问题
All of you comfortable with example and elaborations in git log's help for history simplification? I encounter some burdens on understanding when using this help/manual and the named example.
.-A---M---N---O---P---Q
/ / / / / /
I B C D E Y
\ / / / / /
`-------------' X
- I is the initial commit... foo exists with contents “asdf”, and a file quux exists with contents “quux”....
- In A, foo contains just “foo”...
- B contains the same change as A...
- C does not change foo, but its merge N changes it to “foobar”...
- P is TREESAME to O...
- The sense of a merge with a change not present in any of its parents included? See merge's N description in git log's help
- The file's quux undergoes some modifications on the transition from O to merge P, why do the elaborations in help qualify P as treesame against O?

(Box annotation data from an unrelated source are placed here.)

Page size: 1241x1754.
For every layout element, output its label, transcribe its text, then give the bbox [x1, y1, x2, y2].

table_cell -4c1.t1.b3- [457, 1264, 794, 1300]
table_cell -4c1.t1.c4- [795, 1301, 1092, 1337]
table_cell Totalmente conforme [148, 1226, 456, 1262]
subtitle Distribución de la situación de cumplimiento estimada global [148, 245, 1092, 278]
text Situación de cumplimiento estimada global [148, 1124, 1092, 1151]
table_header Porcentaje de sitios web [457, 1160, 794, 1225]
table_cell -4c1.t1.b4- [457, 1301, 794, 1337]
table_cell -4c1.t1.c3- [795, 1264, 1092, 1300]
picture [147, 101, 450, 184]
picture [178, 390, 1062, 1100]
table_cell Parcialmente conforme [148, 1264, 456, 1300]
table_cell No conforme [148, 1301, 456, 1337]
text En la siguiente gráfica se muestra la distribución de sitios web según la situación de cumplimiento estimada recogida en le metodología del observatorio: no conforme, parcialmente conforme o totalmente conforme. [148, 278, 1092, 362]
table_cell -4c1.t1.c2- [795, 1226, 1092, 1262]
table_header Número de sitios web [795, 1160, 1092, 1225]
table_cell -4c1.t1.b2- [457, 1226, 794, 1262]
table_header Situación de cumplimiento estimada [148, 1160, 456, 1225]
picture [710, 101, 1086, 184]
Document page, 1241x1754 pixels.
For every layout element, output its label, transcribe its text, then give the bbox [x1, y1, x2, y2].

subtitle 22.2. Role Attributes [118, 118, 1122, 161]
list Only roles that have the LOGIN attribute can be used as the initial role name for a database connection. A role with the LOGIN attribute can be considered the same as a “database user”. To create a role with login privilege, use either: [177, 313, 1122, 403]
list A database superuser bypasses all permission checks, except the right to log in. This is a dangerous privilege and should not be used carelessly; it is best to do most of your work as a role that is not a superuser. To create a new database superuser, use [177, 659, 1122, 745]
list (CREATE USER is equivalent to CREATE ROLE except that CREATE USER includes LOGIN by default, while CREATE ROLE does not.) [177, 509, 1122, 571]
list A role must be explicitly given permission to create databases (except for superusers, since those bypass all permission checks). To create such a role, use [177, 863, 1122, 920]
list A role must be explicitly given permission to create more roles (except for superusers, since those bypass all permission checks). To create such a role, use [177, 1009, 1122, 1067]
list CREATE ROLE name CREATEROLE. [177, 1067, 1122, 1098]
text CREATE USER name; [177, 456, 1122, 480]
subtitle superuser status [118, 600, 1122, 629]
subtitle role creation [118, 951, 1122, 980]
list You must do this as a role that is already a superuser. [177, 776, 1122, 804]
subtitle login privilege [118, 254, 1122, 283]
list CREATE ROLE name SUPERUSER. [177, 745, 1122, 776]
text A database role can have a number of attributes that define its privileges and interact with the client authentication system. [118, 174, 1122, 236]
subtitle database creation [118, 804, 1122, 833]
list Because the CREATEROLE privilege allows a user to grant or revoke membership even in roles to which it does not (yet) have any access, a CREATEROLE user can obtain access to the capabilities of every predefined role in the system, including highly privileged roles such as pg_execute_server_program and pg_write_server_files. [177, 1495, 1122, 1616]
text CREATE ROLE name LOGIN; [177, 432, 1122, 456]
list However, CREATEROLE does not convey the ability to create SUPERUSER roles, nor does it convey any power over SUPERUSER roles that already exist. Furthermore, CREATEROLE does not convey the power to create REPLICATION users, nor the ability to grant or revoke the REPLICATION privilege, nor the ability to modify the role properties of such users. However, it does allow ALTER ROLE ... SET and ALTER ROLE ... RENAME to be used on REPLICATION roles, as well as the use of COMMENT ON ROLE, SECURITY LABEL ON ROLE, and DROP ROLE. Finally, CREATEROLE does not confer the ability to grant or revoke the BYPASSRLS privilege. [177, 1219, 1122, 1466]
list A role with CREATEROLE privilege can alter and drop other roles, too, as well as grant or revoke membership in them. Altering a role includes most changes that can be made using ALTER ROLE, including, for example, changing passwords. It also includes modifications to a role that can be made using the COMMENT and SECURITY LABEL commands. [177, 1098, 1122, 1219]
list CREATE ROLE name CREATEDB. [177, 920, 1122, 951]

It looks like the terms TREESAME and !TREESAME are to be seen in scope of a single file/directory. Not to be used to express commit property for multiple files. Is this true?
回答1:
The TREESAME expressions in the description are applied to the trees of each commit (pairwise as they are being compared) after doing any file-specific filtering from your git log
command. For instance:
git log --simplify-merges
compares every file in each tree to decide whether two commit trees are "the same", while:
git log --simplify-merges -- README
compares only the README
file in each tree, and:
git log --simplify-merges -- README dir1 dir2
leaves README
and any files within the two directories in the tree before comparing the trees.